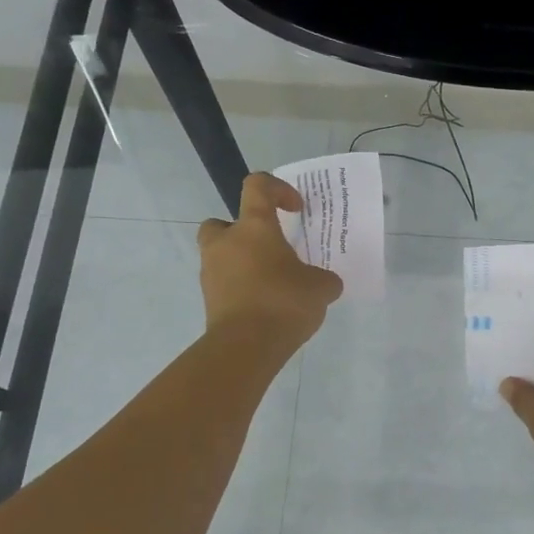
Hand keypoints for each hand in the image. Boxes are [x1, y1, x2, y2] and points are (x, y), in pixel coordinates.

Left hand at [198, 174, 343, 353]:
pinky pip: (225, 284)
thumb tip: (323, 282)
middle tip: (269, 249)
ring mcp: (211, 271)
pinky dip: (241, 289)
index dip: (278, 189)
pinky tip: (265, 307)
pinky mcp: (209, 300)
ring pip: (223, 255)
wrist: (245, 346)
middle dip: (244, 232)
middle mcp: (226, 242)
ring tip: (272, 284)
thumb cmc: (284, 302)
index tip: (296, 209)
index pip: (258, 186)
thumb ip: (324, 278)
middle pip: (224, 222)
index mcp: (254, 227)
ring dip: (243, 263)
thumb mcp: (322, 287)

⁂

# Assignment
Please print the lines from the one containing "pinky mcp: (209, 300)" through the last line of the material, exactly, and leave out all other lines.

# Task result
pinky mcp: (209, 300)
ring pip: (223, 255)
wrist: (245, 346)
middle dip: (244, 232)
middle mcp: (226, 242)
ring tip: (272, 284)
thumb cmc: (284, 302)
index tip: (296, 209)
index pip: (258, 186)
thumb ip: (324, 278)
middle pip: (224, 222)
index mcp: (254, 227)
ring dip: (243, 263)
thumb mcp: (322, 287)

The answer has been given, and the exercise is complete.